(RECORDS TO PROCESS begins)
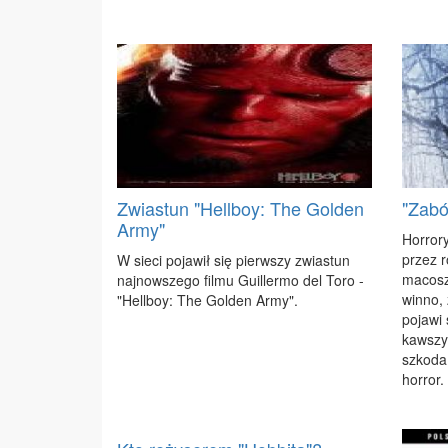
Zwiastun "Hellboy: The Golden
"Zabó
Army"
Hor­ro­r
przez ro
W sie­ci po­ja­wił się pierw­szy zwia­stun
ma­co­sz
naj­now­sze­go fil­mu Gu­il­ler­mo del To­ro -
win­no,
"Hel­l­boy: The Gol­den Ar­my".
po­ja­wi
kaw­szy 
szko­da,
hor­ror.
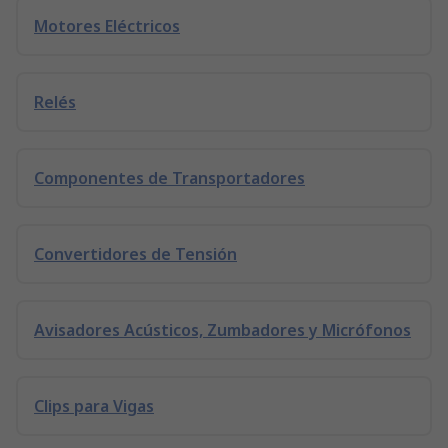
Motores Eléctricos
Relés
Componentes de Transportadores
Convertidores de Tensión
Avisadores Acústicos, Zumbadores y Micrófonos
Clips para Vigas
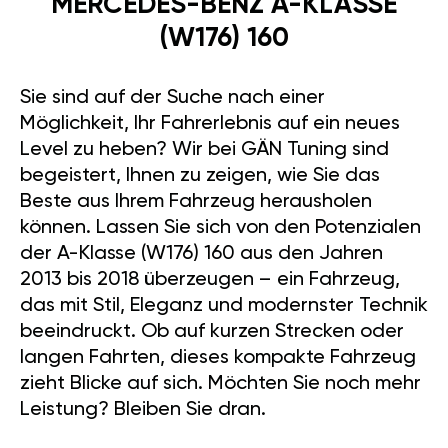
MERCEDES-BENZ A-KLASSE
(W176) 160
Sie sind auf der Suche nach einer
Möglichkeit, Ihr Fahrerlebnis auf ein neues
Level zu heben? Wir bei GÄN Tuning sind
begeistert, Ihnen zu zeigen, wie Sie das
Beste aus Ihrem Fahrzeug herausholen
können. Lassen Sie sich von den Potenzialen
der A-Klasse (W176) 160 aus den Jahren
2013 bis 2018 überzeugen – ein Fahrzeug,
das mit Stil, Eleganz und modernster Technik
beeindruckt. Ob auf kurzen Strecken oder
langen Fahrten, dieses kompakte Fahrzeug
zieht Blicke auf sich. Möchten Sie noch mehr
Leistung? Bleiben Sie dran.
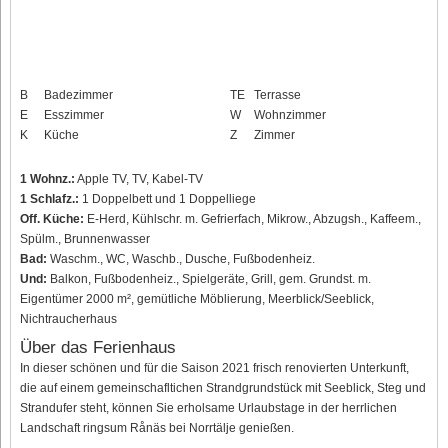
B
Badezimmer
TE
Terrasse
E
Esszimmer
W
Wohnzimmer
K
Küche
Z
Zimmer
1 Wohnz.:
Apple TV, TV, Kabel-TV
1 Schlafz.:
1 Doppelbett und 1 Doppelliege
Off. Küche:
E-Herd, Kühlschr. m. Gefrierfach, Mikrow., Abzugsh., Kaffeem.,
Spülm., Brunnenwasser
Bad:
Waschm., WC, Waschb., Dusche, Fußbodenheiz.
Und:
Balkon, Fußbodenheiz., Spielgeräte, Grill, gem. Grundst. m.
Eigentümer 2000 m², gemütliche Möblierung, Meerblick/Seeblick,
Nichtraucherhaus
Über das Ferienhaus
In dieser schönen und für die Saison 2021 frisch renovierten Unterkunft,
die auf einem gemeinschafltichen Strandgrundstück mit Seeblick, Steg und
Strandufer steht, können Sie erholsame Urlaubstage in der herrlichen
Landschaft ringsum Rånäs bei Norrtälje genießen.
(RECORDS TO PROCESS ends)
- [EXERCISE AIM]
Turn the lines of the records into a numbered list, one line per item and no blank lines. Begin at the line that contains "MERCEDES-BENZ A-KLASSE", and stop after the line that contains "Leistung? Bleiben Sie dran.".

- [YOUR RESPONSE]
1. MERCEDES-BENZ A-KLASSE
2. (W176) 160
3. Sie sind auf der Suche nach einer
4. Möglichkeit, Ihr Fahrerlebnis auf ein neues
5. Level zu heben? Wir bei GÄN Tuning sind
6. begeistert, Ihnen zu zeigen, wie Sie das
7. Beste aus Ihrem Fahrzeug herausholen
8. können. Lassen Sie sich von den Potenzialen
9. der A-Klasse (W176) 160 aus den Jahren
10. 2013 bis 2018 überzeugen – ein Fahrzeug,
11. das mit Stil, Eleganz und modernster Technik
12. beeindruckt. Ob auf kurzen Strecken oder
13. langen Fahrten, dieses kompakte Fahrzeug
14. zieht Blicke auf sich. Möchten Sie noch mehr
15. Leistung? Bleiben Sie dran.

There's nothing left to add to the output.